Okay, I'll stop that Amidar run for now, because I need the machine for other things. There was some wonky stuff going on; I'll save the results.txt (what's left of it after the restart) and the checkpoints/ directory, just in case anyone wants to have a look.

[Time: 1327] [Episode: 18465 Score: 2.0000] [RScore: 10.8540 RPPS: 1866] [PPS: 1857 TPS: 35] [NT: 8 NP: 5 NA: 33]

4SkyNet commented 7 years ago

If you use gym for your experiments -> try to use all in Deterministic mode, since that Amidar-v0 should be AmidarDeterministic-v3 or wrap v0 manually to become a deterministic with constant frame skipping. PS> DeepMind's 1-day is equal to 80mil and they use 16 parallel workers.

nczempin commented 7 years ago

If you use gym for your experiments -> try to use all in Deterministic mode, since that Amidar-v0 should be AmidarDeterministic-v3 or wrap v0 manually to become a deterministic with constant frame skipping. PS> DeepMind's 1-day is equal to 80mil and they use 16 parallel workers.

Oh, okay, I'll do that. Would that explain the sudden meltdown?

4SkyNet commented 7 years ago

@nczempin no, mostly not --> but it can affect on the learning process in time and quality >> stochastic gym's v0 environments can lead you agent from the same state to one another within 2..5 frames randomly: https://github.com/openai/gym/blob/master/gym/envs/atari/atari_env.py#L80 You can also manually control it something like (or use v-3):

from gym.wrappers.frame_skipping import SkipWrapper
...
frame_skip = 4
self.gym = gym.make(env)
if frame_skip is not None:
    skip_wrapper = SkipWrapper(frame_skip)
    self.gym = skip_wrapper(self.gym)
nczempin commented 7 years ago

Hm.

with ./_clean.sh;./_train.sh ATARI_GAME='BoxingDeterministic-v3' TRAINING_MIN_BATCH_SIZE=40 with GAE I seem to get a similarly strange behaviour; I'm guessing it's a bug in the GAE code (I will let the non-GAE version run overnight for comparison):

[Time: 11415] [Episode: 12890 Score: 4.0000] [RScore: 3.2790 RPPS: 1912] [PPS: 1909 TPS: 36] [NT: 25 NP: 2 NA: 31]

Here's the "high water mark" of RScore (average score over the default 1000 episodes): [Time: 7652] [Episode: 9265 Score: 68.0000] [RScore: 60.2050 RPPS: 1905] [PPS: 1910 TPS: 36] [NT: 22 NP: 4 NA: 34]

A wild guess would be that some integer overflows somewhere.

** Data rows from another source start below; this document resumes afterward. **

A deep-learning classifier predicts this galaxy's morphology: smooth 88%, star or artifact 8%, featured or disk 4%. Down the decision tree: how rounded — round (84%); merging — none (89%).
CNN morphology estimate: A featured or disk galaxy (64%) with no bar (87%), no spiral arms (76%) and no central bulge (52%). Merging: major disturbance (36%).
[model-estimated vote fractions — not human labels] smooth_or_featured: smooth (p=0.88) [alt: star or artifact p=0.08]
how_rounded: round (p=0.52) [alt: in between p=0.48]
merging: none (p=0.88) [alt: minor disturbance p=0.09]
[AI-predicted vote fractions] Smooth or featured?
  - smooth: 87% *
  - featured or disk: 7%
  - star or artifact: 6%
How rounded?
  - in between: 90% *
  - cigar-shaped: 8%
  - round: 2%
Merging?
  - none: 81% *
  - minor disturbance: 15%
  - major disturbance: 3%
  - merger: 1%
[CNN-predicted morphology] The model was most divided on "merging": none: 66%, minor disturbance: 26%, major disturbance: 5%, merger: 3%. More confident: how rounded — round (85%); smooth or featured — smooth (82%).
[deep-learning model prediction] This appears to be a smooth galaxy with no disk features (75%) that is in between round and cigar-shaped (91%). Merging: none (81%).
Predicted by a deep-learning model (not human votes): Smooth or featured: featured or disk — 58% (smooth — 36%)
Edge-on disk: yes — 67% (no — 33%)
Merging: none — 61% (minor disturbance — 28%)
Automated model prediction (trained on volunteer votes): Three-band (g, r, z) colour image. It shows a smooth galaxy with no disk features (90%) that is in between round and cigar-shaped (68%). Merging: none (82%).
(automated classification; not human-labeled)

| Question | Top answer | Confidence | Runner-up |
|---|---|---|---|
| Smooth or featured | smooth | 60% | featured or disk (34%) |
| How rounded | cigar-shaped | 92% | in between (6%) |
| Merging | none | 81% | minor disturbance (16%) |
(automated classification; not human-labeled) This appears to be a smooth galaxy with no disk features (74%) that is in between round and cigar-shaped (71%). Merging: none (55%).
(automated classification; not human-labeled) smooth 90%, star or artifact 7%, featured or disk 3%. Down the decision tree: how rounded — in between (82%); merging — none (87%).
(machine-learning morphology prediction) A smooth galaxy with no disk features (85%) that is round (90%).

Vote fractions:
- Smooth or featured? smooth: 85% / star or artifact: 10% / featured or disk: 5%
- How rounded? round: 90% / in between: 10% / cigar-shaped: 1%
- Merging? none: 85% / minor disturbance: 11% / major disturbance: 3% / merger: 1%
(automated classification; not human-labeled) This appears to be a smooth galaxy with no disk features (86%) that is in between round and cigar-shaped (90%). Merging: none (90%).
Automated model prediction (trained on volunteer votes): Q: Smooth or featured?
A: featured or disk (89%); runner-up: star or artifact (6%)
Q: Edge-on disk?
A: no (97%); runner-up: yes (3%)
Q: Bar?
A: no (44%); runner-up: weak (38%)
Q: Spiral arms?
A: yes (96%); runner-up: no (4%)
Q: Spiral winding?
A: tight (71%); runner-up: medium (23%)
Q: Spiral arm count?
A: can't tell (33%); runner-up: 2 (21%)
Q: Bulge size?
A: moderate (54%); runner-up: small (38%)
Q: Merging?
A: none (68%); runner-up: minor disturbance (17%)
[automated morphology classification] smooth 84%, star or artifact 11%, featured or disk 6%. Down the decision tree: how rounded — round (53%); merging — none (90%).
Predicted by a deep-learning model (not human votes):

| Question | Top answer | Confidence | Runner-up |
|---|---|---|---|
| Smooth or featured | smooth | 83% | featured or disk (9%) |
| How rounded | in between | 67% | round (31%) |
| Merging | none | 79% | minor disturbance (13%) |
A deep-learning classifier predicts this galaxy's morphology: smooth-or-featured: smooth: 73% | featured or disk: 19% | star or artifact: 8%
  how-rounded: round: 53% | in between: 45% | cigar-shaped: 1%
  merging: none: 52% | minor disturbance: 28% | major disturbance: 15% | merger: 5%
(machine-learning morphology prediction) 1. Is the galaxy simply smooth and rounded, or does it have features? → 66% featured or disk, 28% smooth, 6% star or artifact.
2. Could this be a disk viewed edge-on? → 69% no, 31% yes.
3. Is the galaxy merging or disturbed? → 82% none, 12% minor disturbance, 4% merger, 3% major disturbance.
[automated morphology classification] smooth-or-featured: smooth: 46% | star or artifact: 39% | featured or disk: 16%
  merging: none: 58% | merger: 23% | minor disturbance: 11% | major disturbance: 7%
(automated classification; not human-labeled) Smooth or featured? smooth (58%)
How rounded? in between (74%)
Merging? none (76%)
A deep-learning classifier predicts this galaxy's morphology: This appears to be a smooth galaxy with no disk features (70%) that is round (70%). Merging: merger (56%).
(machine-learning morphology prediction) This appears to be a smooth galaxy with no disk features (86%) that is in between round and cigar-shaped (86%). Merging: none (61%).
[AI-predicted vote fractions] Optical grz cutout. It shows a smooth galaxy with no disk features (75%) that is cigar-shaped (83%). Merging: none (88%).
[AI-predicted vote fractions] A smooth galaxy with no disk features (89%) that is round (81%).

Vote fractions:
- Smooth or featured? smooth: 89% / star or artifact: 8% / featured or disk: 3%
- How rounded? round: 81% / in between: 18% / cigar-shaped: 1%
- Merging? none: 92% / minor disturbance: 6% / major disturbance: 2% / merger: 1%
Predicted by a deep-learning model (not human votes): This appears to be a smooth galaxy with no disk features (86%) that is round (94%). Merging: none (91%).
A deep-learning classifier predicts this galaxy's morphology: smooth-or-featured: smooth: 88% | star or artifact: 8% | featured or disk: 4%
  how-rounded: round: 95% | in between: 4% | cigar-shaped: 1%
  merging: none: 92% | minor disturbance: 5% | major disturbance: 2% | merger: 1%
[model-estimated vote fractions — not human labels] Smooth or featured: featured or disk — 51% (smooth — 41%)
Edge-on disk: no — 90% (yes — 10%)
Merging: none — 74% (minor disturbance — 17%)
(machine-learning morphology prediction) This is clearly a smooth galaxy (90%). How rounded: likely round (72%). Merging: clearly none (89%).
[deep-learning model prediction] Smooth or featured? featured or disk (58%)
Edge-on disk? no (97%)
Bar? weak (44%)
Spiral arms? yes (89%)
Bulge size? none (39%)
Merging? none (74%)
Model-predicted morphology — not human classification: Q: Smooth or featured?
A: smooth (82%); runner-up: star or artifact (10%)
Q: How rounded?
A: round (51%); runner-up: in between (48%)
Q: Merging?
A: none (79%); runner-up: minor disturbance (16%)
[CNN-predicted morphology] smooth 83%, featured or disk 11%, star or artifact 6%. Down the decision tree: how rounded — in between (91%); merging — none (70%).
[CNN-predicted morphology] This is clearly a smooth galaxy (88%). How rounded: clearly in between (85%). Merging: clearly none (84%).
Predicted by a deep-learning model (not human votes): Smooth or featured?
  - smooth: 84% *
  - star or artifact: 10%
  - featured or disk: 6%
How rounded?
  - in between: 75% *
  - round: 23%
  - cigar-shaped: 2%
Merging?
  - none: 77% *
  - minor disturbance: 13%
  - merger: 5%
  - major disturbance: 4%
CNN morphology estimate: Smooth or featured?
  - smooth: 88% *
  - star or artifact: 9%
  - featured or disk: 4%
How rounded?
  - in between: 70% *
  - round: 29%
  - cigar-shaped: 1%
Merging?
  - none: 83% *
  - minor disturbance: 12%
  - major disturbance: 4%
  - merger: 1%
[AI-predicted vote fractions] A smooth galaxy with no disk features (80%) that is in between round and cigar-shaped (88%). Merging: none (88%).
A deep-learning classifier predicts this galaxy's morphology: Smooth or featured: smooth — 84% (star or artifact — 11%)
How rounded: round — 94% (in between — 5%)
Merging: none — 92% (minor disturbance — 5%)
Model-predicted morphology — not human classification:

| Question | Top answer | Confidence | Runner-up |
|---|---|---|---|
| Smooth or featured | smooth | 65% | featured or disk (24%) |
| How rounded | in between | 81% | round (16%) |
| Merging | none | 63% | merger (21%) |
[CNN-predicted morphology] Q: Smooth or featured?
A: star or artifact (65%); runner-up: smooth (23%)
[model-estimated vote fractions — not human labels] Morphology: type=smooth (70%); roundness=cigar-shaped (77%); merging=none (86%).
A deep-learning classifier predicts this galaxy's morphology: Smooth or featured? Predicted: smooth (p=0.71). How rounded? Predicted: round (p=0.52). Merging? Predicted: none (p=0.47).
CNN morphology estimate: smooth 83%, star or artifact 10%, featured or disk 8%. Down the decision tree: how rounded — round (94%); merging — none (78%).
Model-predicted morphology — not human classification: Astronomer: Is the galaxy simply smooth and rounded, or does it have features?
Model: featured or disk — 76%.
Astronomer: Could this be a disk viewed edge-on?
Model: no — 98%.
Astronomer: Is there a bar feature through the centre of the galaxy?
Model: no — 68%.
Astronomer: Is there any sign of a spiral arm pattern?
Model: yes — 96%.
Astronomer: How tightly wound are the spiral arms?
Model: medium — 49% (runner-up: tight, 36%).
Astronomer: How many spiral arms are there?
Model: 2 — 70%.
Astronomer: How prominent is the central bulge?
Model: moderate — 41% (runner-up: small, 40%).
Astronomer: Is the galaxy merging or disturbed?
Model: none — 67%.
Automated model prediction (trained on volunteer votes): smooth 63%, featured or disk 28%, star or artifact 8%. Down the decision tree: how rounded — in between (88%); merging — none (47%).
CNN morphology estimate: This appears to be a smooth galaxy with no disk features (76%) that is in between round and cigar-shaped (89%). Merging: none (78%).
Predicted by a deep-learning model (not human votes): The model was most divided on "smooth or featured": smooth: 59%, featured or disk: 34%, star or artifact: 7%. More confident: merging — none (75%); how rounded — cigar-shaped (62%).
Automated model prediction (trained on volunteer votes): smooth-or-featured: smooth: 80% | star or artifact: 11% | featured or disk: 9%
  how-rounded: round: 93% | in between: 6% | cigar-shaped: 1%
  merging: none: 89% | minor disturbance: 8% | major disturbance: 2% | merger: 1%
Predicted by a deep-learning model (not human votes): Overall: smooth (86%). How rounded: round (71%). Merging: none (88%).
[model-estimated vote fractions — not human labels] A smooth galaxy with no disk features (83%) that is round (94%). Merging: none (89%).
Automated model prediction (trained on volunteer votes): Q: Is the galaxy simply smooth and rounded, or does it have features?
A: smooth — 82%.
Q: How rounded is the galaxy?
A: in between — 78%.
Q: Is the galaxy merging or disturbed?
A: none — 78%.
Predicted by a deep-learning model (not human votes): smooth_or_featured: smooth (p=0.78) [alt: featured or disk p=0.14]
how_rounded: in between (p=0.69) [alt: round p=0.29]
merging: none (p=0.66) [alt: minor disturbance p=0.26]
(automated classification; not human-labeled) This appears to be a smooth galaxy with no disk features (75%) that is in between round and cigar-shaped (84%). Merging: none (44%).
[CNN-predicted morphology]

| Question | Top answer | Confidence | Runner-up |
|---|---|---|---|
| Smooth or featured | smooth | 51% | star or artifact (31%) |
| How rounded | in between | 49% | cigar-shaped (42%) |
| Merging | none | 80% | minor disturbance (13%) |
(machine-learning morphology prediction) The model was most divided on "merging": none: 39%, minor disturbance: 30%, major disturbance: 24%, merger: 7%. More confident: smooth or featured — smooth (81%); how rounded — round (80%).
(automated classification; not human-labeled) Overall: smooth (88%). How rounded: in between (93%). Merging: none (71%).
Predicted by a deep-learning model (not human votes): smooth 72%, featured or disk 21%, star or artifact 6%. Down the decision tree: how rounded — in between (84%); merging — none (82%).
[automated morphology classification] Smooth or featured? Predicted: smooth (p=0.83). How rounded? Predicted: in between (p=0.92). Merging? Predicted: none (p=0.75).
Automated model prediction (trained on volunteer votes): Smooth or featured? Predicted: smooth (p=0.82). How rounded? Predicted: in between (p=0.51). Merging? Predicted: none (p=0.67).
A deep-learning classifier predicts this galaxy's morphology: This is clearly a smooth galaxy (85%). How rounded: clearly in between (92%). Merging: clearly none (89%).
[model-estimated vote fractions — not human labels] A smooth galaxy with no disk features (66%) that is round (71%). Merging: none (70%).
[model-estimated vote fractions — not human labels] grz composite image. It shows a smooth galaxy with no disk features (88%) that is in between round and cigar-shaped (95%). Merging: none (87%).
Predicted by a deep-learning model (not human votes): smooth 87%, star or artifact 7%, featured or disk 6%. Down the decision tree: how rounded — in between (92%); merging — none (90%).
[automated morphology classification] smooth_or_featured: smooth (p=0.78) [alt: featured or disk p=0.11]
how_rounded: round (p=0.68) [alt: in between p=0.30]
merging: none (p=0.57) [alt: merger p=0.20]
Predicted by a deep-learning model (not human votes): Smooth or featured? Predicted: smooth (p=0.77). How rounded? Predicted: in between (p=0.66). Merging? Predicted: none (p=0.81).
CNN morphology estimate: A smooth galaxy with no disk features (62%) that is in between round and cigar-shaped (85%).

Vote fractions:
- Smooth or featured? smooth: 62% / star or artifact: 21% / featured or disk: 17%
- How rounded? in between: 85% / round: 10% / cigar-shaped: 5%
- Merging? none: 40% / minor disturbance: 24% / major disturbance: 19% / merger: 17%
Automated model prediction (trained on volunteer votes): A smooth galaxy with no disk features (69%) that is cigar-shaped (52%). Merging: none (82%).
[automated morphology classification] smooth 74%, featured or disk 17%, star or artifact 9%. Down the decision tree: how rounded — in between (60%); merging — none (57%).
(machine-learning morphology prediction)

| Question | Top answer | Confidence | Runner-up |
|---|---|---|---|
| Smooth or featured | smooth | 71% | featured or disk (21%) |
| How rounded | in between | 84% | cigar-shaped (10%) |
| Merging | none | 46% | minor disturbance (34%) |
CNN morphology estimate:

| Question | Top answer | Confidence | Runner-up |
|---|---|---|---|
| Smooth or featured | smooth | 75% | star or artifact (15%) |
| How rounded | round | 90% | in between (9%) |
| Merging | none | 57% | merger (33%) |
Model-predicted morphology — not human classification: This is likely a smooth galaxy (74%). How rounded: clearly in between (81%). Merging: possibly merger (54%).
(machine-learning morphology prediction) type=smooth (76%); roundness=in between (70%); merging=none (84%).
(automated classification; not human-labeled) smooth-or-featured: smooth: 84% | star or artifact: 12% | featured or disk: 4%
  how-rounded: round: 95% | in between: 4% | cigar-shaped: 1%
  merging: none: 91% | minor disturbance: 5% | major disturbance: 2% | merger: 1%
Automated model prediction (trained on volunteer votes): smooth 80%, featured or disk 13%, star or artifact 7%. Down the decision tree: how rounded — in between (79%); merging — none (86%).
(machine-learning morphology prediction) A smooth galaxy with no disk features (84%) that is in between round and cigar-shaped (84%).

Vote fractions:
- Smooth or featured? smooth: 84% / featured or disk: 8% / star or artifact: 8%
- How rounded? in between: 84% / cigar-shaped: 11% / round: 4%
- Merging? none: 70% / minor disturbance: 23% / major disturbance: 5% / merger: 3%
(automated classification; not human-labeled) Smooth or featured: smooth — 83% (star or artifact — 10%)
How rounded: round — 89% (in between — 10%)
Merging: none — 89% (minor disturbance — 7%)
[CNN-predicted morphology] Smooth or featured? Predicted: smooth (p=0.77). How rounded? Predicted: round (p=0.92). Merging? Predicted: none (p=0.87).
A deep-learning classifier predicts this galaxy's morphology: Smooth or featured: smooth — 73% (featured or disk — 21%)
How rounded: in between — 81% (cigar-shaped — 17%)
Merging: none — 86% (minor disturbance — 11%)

nczempin commented 7 years ago

./_clean.sh;./_train.sh ATARI_GAME='BoxingDeterministic-v3' TRAINING_MIN_BATCH_SIZE=40 without the changes from the GAE PR

[Time: 3601] [Episode: 2634 Score: 5.0000] [RScore: 1.6630 RPPS: 1560] [PPS: 1565 TPS: 30] [NT: 6 NP: 2 NA: 35] [Time: 5885] [Episode: 5200 Score: 81.0000] [RScore: 68.2340 RPPS: 1583] [PPS: 1579 TPS: 30] [NT: 8 NP: 3 NA: 36] [Time: 7200] [Episode: 8165 Score: 88.0000] [RScore: 88.1870 RPPS: 1575] [PPS: 1579 TPS: 30] [NT: 7 NP: 3 NA: 34] [Time: 8045] [Episode: 10298 Score: 100.0000] [RScore: 92.0040 RPPS: 1564] [PPS: 1577 TPS: 30] [NT: 7 NP: 3 NA: 34] [Time: 24041] [Episode: 55034 Score: 96.0000] [RScore: 99.0730 RPPS: 649] [PPS: 1505 TPS: 28] [NT: 8 NP: 5 NA: 20]

4SkyNet commented 7 years ago

Thx for the experiments! I also noticed some meltdowns through the training process with Atari Boxing, for example: A3C-FF_without-GAE boxing-8th-35mil A3C-LSTM1_without-GAE da3c_cur-lstm_8ag_gym_boxing A3C-LSTM2_without-GAE da3c_tf-lstm_8ag_gym_boxing

nczempin commented 7 years ago

Thx for the experiments! I also notice some meltdowns through the training process with Atari Boxing

Hm. That would indicate that I should leave it running for longer and not look at the score.

nczempin commented 7 years ago

And perhaps that I need to clarify my intuition about what the score represents.

So just using your (@4SkyNet) bottom diagram "A3C-LSTM2_without-GAE", my understanding was that at around 20 M, we would have had a network that would have given us 80 points on average, within some variation (but none that would ever, within probabilistic confidence, cause us to go below 40 or so points).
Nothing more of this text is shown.